Simon King

Personal information
- Full name: Simon James King
- Born: 4 September 1987 (age 38) Camberwell, Surrey, England
- Nickname: Kingy
- Height: 6 ft 1 in (1.85 m)
- Batting: Right-handed
- Bowling: Right-arm off break

Domestic team information
- 2007–2011: Surrey (squad no. 14)

Career statistics
| Competition | First-class | Twenty20 |
| Matches | 4 | 1 |
| Runs scored | 21 | 5 |
| Batting average | 5.25 | – |
| 100s/50s | 0/0 | 0/0 |
| Top score | 13 | 5 not out |
| Balls bowled | 513 | 18 |
| Wickets | 5 | 0 |
| Bowling average | 74.20 | – |
| 5 wickets in innings | 0 | – |
| 10 wickets in match | 0 | – |
| Best bowling | 3/61 | – |
| Catches/stumpings | 0/– | 0/– |
- Source: Cricinfo, 28 May 2011

= Simon King (cricketer) =

English cricketer (born 1987)

Simon James King (born 4 September 1987) is an English former cricketer who played for Surrey from 2005 to 2011. He was educated at Warlingham School, and The John Fisher School.

Born in Camberwell, grew up in Warlingham, King is predominantly a right arm off break bowler who bats right-handed. He made his debut for Surrey's second XI in 2005, taking 17 wickets in his first season, and took a further 30 the following year. May 2006 saw King selected for the England under-19 side Vs India under-19.

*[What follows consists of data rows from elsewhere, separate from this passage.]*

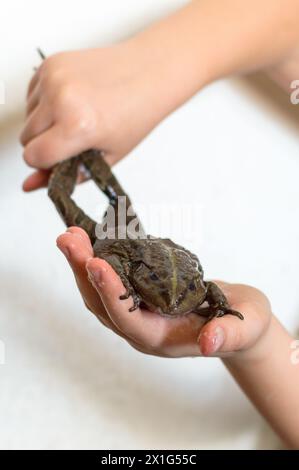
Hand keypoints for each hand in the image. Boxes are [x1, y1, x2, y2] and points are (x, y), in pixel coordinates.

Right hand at [20, 43, 169, 190]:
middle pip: (26, 138)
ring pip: (27, 116)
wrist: (148, 73)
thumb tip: (32, 184)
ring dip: (44, 123)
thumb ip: (67, 174)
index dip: (46, 163)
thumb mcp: (106, 156)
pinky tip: (72, 102)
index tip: (60, 158)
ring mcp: (53, 77)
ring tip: (77, 116)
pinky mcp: (50, 62)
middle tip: (74, 138)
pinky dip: (45, 103)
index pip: (33, 157)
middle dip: (44, 144)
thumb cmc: (135, 114)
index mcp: (78, 125)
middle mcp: (62, 98)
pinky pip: (30, 94)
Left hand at [56, 227, 271, 357]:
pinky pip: (111, 281)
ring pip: (99, 293)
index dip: (110, 292)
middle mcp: (141, 328)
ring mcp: (137, 313)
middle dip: (83, 271)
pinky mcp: (139, 298)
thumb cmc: (244, 325)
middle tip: (68, 238)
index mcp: (161, 338)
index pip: (127, 318)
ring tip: (71, 234)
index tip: (96, 263)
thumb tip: (209, 343)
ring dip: (82, 264)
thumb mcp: (245, 327)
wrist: (238, 322)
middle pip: (101, 304)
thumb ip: (230, 334)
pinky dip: (97, 261)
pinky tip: (91, 239)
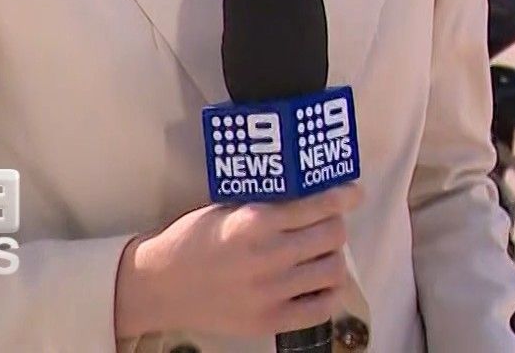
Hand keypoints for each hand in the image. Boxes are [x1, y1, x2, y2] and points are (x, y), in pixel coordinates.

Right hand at [114, 183, 364, 337]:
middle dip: (335, 226)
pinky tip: (318, 283)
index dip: (344, 198)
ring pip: (333, 269)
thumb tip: (319, 196)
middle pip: (333, 235)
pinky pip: (321, 307)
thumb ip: (271, 205)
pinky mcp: (269, 321)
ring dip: (332, 258)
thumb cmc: (195, 240)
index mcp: (255, 221)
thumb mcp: (229, 209)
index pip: (319, 206)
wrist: (161, 286)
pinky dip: (329, 292)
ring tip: (319, 255)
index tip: (353, 194)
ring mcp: (270, 291)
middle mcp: (268, 255)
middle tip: (326, 227)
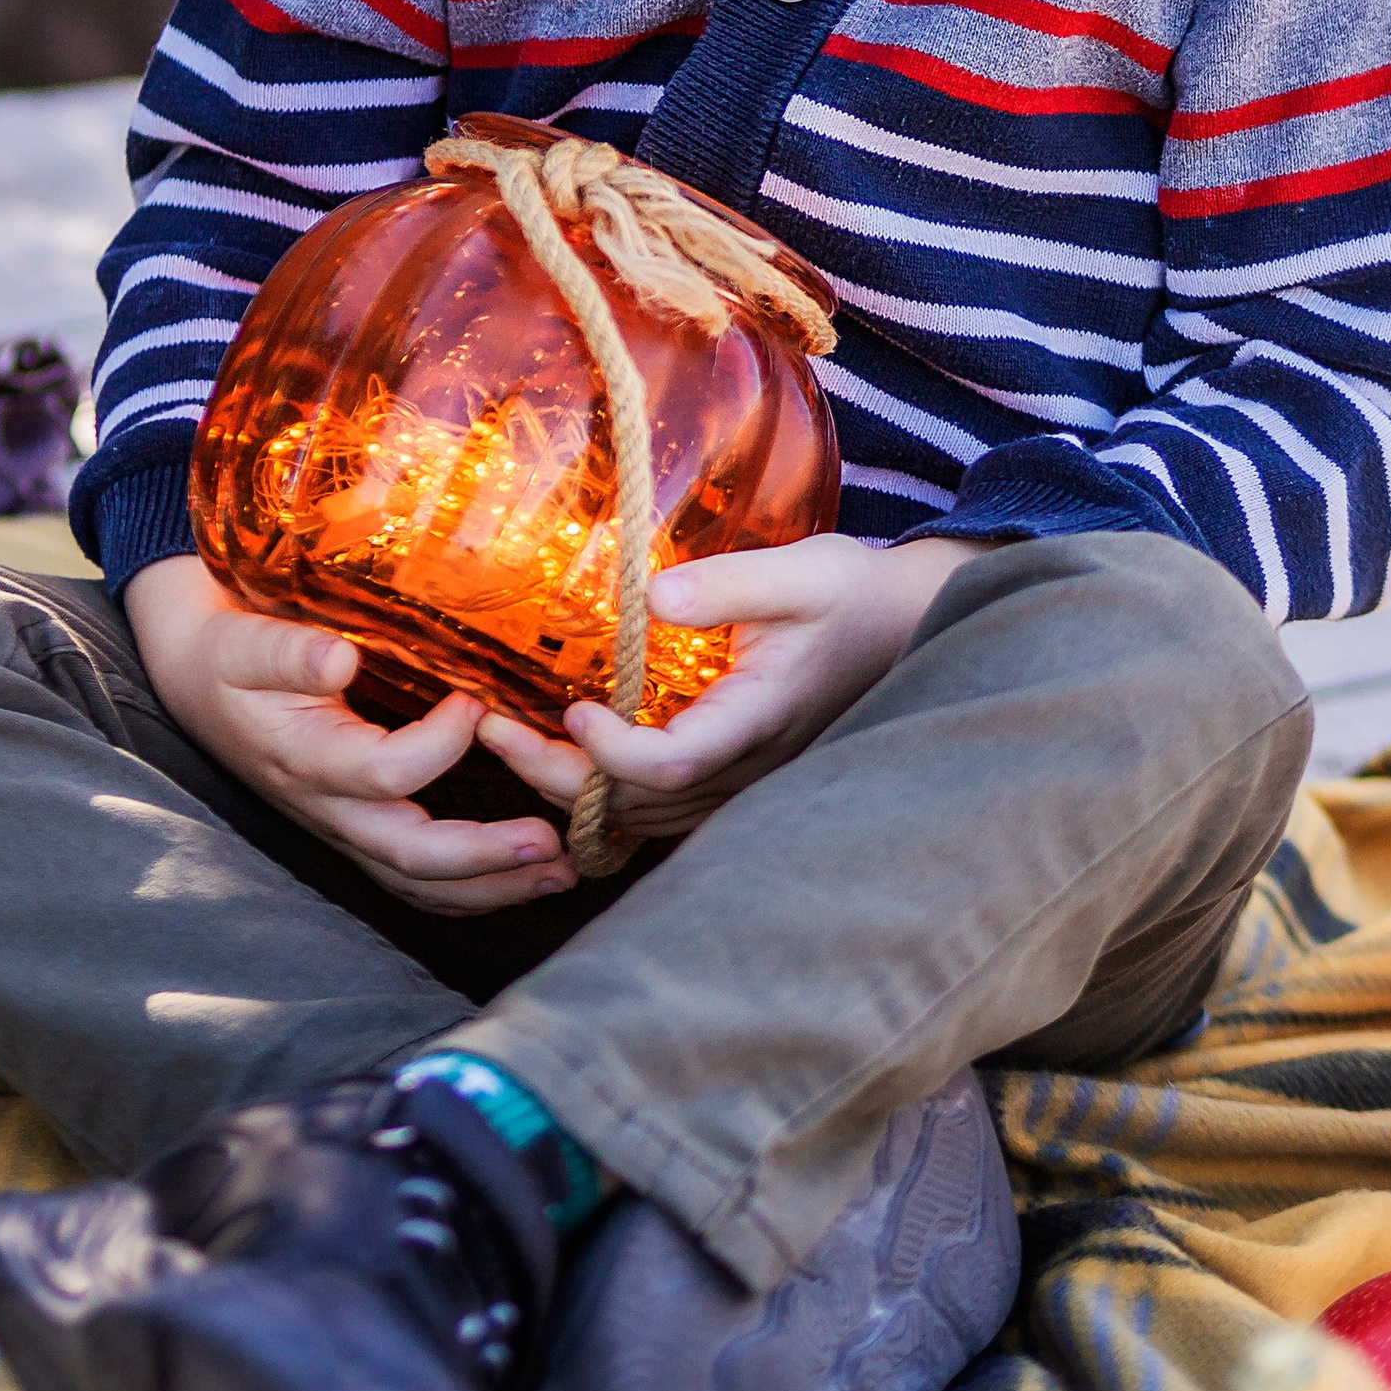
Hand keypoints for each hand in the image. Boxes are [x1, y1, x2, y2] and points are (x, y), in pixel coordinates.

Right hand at [126, 551, 581, 913]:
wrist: (202, 686)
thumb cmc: (233, 659)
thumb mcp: (248, 646)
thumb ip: (288, 653)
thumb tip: (337, 658)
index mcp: (306, 759)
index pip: (384, 772)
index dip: (440, 742)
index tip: (478, 701)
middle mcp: (330, 808)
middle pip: (411, 854)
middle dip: (486, 855)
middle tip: (553, 841)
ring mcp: (348, 829)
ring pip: (421, 883)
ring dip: (495, 885)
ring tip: (563, 872)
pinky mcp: (364, 832)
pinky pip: (420, 879)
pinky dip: (476, 887)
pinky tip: (528, 876)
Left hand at [477, 534, 984, 854]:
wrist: (900, 628)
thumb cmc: (852, 595)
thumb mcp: (801, 571)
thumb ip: (727, 584)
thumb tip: (649, 596)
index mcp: (759, 717)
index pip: (675, 764)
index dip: (614, 752)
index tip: (574, 708)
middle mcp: (745, 767)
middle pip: (637, 804)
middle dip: (557, 775)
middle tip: (491, 730)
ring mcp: (737, 782)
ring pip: (639, 819)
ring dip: (570, 789)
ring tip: (505, 739)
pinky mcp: (728, 778)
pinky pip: (654, 812)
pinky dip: (601, 795)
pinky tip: (561, 758)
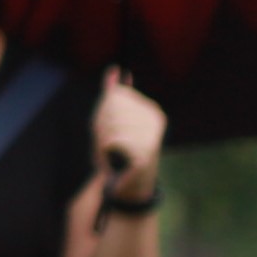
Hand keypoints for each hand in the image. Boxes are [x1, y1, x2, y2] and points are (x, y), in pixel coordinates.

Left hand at [87, 73, 166, 205]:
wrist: (127, 186)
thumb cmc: (117, 152)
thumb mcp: (110, 120)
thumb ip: (113, 95)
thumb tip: (115, 70)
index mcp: (151, 110)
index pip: (115, 96)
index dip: (102, 113)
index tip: (109, 130)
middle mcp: (156, 121)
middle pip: (111, 108)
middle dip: (100, 126)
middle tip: (107, 145)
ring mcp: (153, 137)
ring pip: (110, 125)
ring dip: (100, 141)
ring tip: (110, 153)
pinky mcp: (145, 154)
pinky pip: (112, 141)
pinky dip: (103, 151)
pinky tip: (112, 160)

King made his first-team debuts in Twenty20 and first-class cricket in 2009, appearing in matches against Kent, Middlesex and Derbyshire. His first wicket was that of Middlesex's David Nash.

He was released by Surrey at the end of the 2011 season. A season in which King hardly played due to a misdiagnosed stress fracture in his back.

His younger brother, Daryl, came through the age groups from the age of 8 through to academy, he also made appearances for Surrey's second XI in 2009.

The brothers both now run a successful cricket coaching business headquartered in Singapore called King Brothers Cricket.